En février, McDonald’s avait annoncé que l’entreprise n’avait pas atteint ses objectifs de résultats pour la première fois en quatre ans, les ventes étant surtout touchées au Moyen-Orient. La société, cible du boycott depuis que ses franchises en Israël ont donné des repas gratuits aux soldats israéliens, a annoncé, en avril, racheter toutes les enseignes israéliennes à la société Alonyal. Les franchises dans les pays arabes avaient pâti de cette campagne en Israël, malgré des efforts pour s’en dissocier. McDonald’s Arabie saoudite avait ainsi annoncé faire un don de 500 000 euros à des associations humanitaires dans la bande de Gaza.
Chez les chefs d’entreprise de la région, « il ressort un niveau d’indignation inquiétant à l’égard de la politique américaine, perçue comme à la fois amorale et préjudiciable à la capacité de la région à se développer économiquement », relève Stefanie Hausheer Ali du cercle de réflexion Atlantic Council, basé à Washington. Les efforts qu’ils font, au niveau local, pour afficher leur solidarité avec la population de Gaza ont souvent peu d’effet contre le boycott. User de leur pouvoir économique, en changeant leur comportement de consommation, est pour beaucoup, au Moyen-Orient, le moyen le plus efficace d’exprimer des positions politiques et éthiques, en particulier parmi les jeunes.
Scanner les codes-barres
« Dans les pays du Moyen-Orient où les manifestations sont sévèrement restreintes et où les conséquences de s’exprimer peuvent être désastreuses, le boycott des marques américaines est un moyen à faible risque de manifester collectivement sa colère face à la situation à Gaza et au soutien des Etats-Unis à Israël », poursuit Stefanie Hausheer Ali. L’expression politique par le porte-monnaie peut se révéler aussi complexe que l’expérience d’un électeur face à la foison de listes électorales. Elle donne lieu à d’intenses débats entre amis sur qui boycotter et pourquoi.

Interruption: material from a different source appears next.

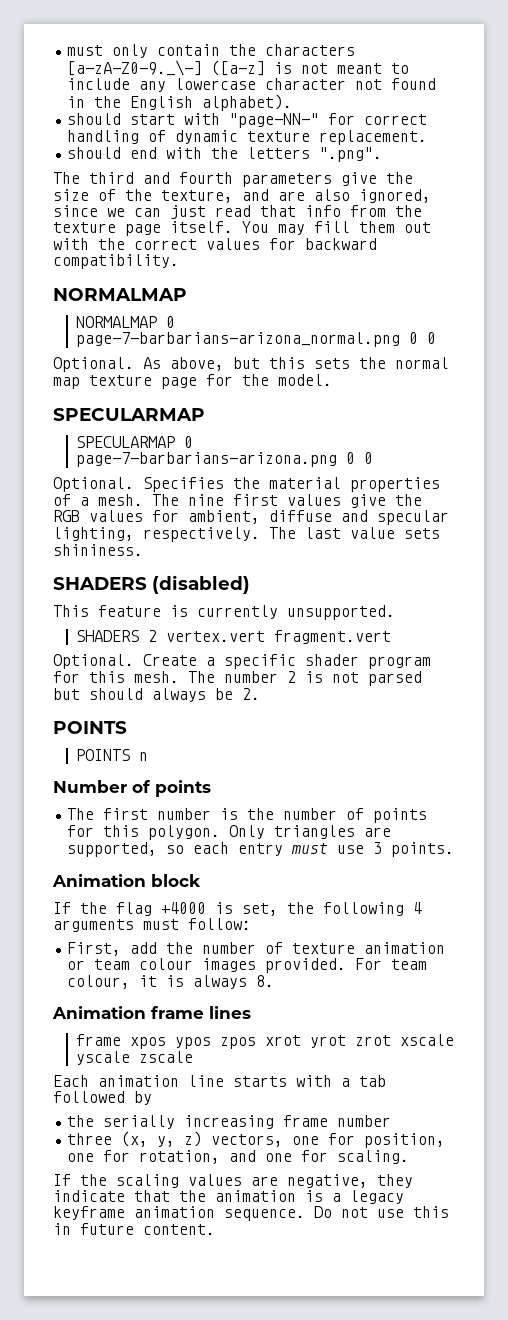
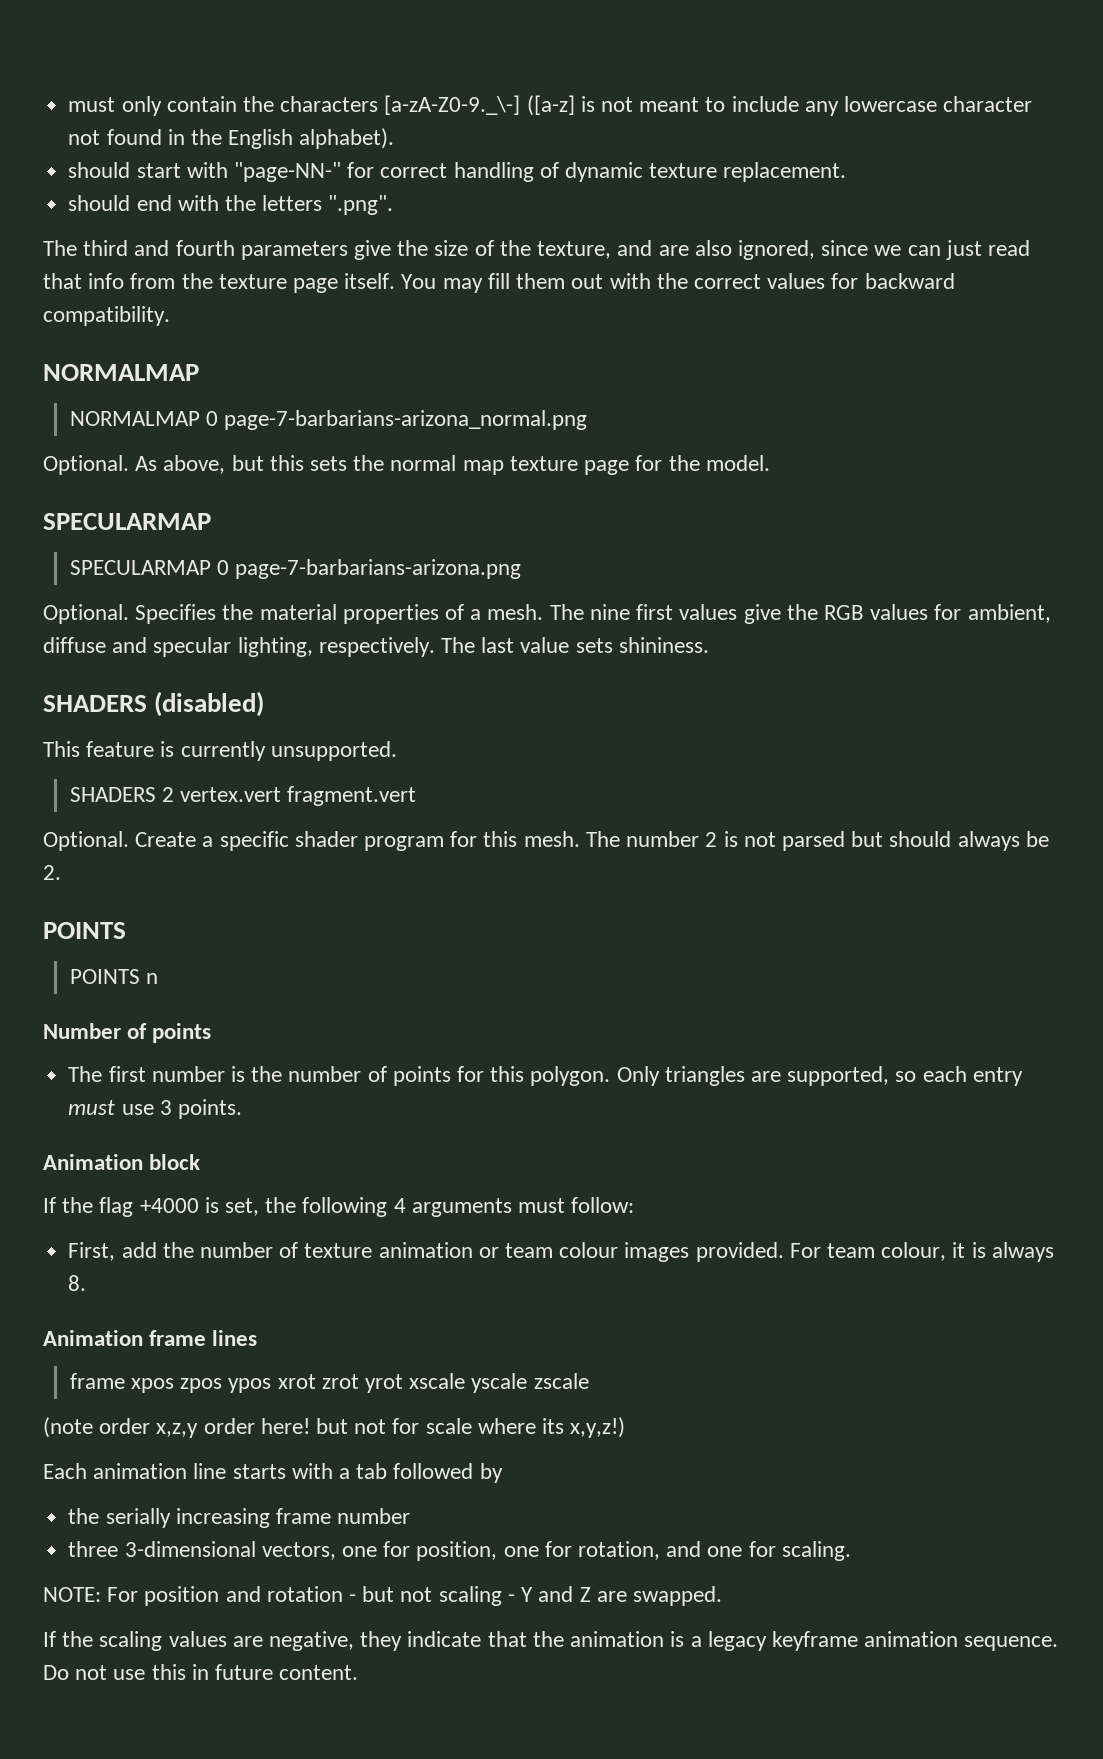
[408,332,436,344] 0 0 -> (588, 420) none
[345,452,373,464] 0 0 -> (522, 569) none
[174,1034,454,1049] [75,1051,193,1065] ypos zpos xrot yrot zrot xscale yscale zscale -> [180,1373,589,1393] [43,1417,626,1438] zpos ypos xrot zrot yrot xscale yscale zscale // (note order x,z,y order here! but not for scale where its x,y,z!)
[121,1131,203,1147] (x, y, z) -> [124,1541,256,1557] 3-dimensional
(410, 1157) none -> [43,1586,722,1606] // NOTE: For position and rotation - but not scaling - Y and Z are swapped.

Des applications ont été lancées pour aider les consommateurs à repérer les marques qui auraient des liens avec Israël en scannant les codes-barres, comme Boycat ou No Thanks. Sur Instagram, TikTok ou Facebook, des listes de sociétés à boycotter sont relayées, sans que soient toujours expliquées les raisons du boycott. Ces listes sont souvent plus exhaustives que celle fournie par la campagne Boycott, désinvestissement, sanctions (BDS), qui, pour sa part, prône des actions ciblées.

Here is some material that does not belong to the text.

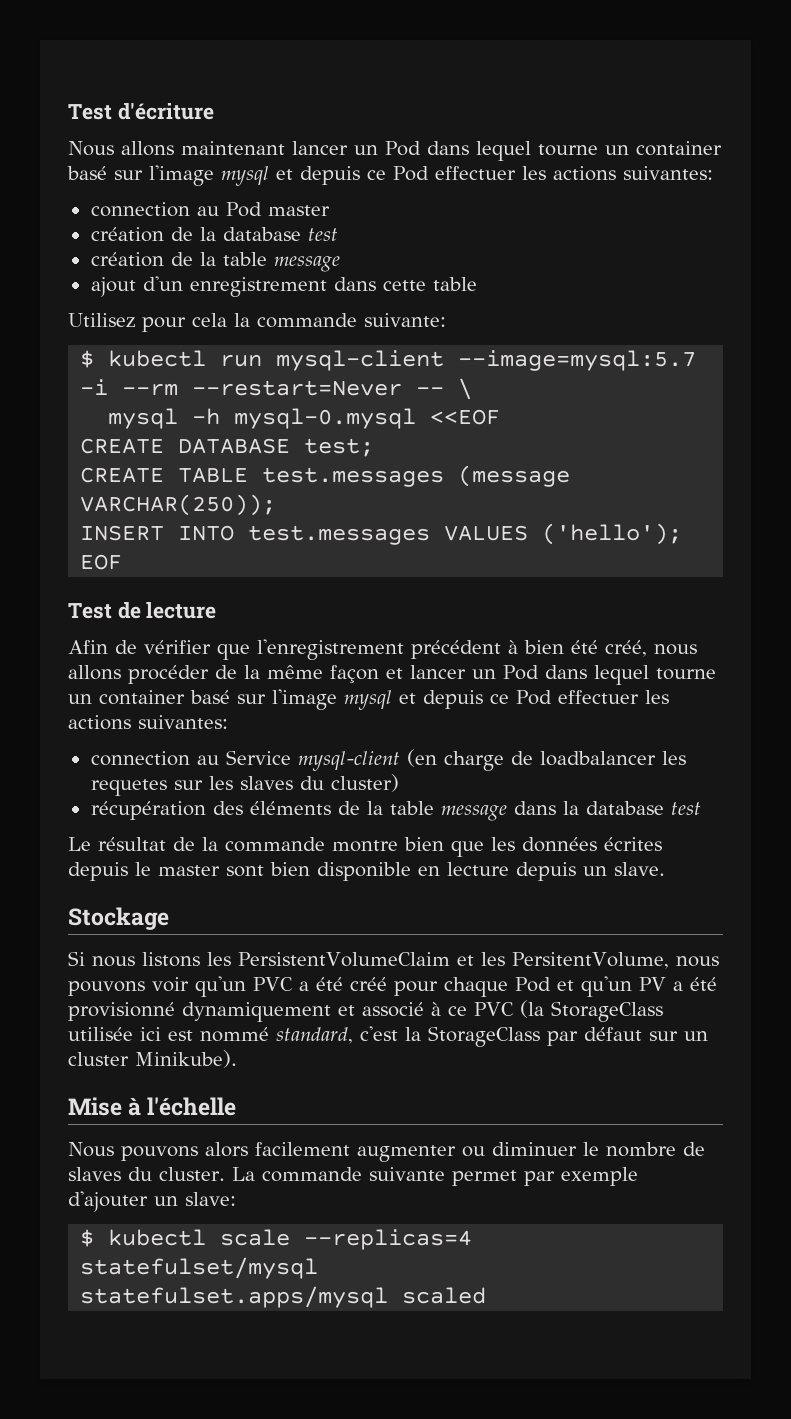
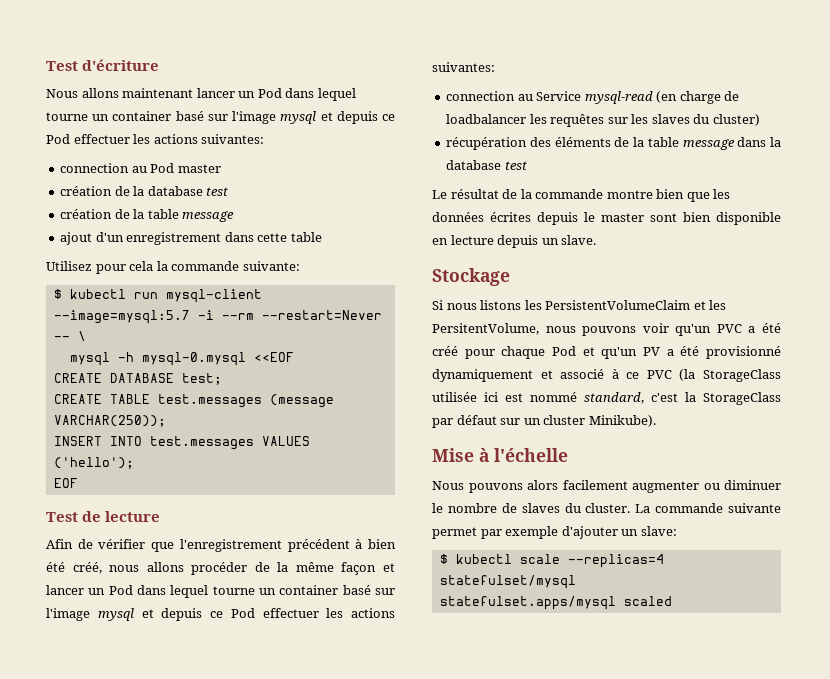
[297,751,400,771] mysql-client -> [584,91,653,104] mysql-read
[90,779,167,796] requetes -> [550,114,605,127] requêtes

Lancée en 2005 sur le modèle du mouvement de boycott contre l’apartheid sud-africain entre les années 1960 et 1990, la campagne BDS incite à se détourner des produits et services israéliens, au désinvestissement dans les entreprises du pays et à des sanctions contre le gouvernement pour mettre fin à l’occupation des territoires palestiniens. Elle avait déjà épinglé Coca-Cola parce qu’elle gère une usine dans la colonie d’Atarot, en Cisjordanie occupée, et PepsiCo après son acquisition de la société israélienne SodaStream, en plus de nombreuses autres sociétés.

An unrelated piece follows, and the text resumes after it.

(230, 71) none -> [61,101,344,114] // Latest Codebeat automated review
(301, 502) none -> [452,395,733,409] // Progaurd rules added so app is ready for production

Les chaînes de restauration rapides et les entreprises agroalimentaires sont les premières cibles de la campagne de boycott, à la différence d’entreprises comme Google, Amazon et Oracle. Bien qu’identifiées par le BDS comme étant liés à Israël, ces dernières ont été peu affectées jusqu’ici car il n’existe pas d’alternative locale. Mais la tendance à l’œuvre fait les affaires des imitations de Coca-Cola et de Pepsi au Moyen-Orient, comme Jalloul et Zee Cola au Liban, Matrix en Jordanie ou Spiro Spathis en Egypte, qui ont vu leurs ventes exploser depuis le déclenchement de la guerre.